Records from a data source:
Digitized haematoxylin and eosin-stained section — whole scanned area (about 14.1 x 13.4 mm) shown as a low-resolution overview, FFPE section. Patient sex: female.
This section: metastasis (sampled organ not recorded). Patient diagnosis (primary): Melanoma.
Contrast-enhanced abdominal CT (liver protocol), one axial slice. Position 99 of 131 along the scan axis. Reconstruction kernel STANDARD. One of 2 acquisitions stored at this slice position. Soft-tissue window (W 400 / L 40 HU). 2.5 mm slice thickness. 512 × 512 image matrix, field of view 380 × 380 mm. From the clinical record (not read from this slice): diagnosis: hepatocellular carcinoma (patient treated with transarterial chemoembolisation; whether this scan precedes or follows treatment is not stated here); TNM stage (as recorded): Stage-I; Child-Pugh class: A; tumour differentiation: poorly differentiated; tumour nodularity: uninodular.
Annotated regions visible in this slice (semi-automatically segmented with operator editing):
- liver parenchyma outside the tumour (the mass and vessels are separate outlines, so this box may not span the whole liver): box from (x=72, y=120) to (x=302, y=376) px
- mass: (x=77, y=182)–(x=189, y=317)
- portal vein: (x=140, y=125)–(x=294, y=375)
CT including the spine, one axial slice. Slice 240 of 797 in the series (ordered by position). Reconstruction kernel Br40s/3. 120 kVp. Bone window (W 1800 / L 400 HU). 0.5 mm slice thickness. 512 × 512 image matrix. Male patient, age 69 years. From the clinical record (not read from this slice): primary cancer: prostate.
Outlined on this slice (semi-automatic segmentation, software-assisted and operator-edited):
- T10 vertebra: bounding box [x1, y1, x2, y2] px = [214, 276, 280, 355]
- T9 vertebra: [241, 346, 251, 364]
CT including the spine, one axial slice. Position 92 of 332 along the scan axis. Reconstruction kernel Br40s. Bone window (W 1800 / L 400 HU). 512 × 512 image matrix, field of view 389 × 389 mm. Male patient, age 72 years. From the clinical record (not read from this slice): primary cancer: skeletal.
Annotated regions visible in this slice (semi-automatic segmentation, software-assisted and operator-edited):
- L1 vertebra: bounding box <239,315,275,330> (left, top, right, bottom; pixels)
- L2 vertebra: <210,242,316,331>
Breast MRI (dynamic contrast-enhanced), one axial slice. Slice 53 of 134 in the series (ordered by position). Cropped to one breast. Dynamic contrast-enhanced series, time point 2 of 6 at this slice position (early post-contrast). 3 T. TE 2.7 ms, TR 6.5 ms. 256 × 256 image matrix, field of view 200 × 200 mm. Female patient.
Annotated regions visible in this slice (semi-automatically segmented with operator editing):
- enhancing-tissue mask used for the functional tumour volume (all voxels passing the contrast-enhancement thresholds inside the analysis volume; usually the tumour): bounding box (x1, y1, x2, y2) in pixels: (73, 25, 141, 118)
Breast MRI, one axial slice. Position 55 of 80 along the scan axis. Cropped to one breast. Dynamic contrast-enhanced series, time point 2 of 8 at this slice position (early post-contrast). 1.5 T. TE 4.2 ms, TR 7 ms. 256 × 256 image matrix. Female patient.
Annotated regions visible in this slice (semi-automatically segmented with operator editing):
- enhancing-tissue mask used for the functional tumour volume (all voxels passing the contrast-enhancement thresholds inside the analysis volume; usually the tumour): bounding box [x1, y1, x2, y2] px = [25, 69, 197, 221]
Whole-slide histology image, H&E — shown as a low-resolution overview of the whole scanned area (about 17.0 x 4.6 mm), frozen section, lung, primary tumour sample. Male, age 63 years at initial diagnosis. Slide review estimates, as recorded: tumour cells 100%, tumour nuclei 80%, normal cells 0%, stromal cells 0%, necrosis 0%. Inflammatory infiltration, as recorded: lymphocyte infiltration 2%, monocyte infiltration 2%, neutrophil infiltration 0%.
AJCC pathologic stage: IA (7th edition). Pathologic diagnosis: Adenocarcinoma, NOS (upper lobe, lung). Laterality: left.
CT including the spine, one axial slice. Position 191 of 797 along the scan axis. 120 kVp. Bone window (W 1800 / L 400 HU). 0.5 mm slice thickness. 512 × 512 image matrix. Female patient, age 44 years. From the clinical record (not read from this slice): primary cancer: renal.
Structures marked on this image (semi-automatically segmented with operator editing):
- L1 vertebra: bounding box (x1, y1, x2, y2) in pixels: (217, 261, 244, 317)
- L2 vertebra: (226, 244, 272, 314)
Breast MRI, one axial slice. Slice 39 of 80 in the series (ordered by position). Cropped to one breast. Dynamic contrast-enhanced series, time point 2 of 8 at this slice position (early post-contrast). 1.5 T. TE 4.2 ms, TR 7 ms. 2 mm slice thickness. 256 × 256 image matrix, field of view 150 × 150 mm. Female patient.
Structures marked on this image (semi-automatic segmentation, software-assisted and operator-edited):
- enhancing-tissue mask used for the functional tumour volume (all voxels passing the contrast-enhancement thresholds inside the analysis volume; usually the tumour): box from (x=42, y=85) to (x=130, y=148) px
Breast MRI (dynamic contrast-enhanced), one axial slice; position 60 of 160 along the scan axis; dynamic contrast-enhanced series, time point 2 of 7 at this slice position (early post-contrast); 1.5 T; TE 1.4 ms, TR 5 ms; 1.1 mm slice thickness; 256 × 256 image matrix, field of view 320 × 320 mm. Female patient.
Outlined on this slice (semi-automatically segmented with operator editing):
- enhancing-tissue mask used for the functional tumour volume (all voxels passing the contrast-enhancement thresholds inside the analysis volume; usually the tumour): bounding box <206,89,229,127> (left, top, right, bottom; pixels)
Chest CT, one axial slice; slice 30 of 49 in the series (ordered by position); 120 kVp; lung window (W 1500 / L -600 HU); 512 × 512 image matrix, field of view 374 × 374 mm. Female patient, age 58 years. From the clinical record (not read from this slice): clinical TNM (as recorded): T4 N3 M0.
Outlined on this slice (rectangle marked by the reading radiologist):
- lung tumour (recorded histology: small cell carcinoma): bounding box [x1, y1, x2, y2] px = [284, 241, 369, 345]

**The problem:** From the records above, reproduce exactly the lines from the one with "AJCC pathologic stage: IA" to the one with "- L2 vertebra: (226, 244, 272, 314)", both included, and no others.

**Exercise result:**
AJCC pathologic stage: IA (7th edition). Pathologic diagnosis: Adenocarcinoma, NOS (upper lobe, lung). Laterality: left.
CT including the spine, one axial slice. Position 191 of 797 along the scan axis. 120 kVp. Bone window (W 1800 / L 400 HU). 0.5 mm slice thickness. 512 × 512 image matrix. Female patient, age 44 years. From the clinical record (not read from this slice): primary cancer: renal.
Structures marked on this image (semi-automatically segmented with operator editing):
- L1 vertebra: bounding box (x1, y1, x2, y2) in pixels: (217, 261, 244, 317)
- L2 vertebra: (226, 244, 272, 314)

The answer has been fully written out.